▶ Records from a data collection
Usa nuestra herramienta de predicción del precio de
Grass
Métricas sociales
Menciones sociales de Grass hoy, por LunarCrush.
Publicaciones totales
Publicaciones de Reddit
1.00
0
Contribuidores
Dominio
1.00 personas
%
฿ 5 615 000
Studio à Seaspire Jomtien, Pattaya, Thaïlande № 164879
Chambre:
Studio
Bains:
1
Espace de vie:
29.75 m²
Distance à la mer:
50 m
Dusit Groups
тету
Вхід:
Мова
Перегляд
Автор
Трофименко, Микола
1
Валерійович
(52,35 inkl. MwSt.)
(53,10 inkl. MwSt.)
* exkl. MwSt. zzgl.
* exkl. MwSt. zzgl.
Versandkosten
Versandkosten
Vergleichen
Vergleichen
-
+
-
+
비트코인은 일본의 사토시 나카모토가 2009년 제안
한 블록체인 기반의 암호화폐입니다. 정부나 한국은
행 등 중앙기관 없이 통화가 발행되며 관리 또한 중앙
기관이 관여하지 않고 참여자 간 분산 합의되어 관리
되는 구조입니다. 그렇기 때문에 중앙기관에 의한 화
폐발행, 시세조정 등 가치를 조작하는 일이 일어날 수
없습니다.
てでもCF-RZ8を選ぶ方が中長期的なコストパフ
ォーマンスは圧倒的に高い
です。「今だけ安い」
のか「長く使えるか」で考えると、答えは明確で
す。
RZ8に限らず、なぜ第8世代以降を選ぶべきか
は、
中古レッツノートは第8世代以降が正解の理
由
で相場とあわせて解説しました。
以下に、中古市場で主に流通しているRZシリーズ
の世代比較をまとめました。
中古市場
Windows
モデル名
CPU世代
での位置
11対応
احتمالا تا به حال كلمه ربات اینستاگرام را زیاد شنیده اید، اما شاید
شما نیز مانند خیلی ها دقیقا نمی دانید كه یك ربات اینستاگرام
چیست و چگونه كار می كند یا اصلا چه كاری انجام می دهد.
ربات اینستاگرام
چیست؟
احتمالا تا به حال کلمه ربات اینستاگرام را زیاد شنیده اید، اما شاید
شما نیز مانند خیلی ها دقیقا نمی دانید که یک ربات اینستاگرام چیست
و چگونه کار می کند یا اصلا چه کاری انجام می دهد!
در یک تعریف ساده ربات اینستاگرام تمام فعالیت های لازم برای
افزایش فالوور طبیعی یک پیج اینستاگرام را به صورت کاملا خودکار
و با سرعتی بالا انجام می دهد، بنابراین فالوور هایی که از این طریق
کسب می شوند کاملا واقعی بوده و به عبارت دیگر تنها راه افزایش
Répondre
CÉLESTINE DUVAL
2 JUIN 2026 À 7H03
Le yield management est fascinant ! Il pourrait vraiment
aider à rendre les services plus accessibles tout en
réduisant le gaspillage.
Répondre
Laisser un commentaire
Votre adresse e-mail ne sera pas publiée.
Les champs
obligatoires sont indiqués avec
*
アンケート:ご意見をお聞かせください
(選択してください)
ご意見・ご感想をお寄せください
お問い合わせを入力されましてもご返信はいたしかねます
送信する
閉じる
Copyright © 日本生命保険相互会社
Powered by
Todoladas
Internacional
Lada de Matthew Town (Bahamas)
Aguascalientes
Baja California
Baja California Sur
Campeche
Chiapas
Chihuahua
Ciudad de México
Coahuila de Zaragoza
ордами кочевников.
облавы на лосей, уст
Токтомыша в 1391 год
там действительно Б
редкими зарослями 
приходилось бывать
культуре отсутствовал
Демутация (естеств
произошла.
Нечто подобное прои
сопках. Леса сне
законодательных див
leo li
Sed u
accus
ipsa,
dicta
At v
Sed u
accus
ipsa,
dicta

▶ What you have to do
Identify every line above that contains the string "خیلی", and copy each of those lines in full.

▶ Solution
شما نیز مانند خیلی ها دقیقا نمی دانید كه یك ربات اینستاگرام
شما نیز مانند خیلی ها دقیقا نمی دانید که یک ربات اینستاگرام چیست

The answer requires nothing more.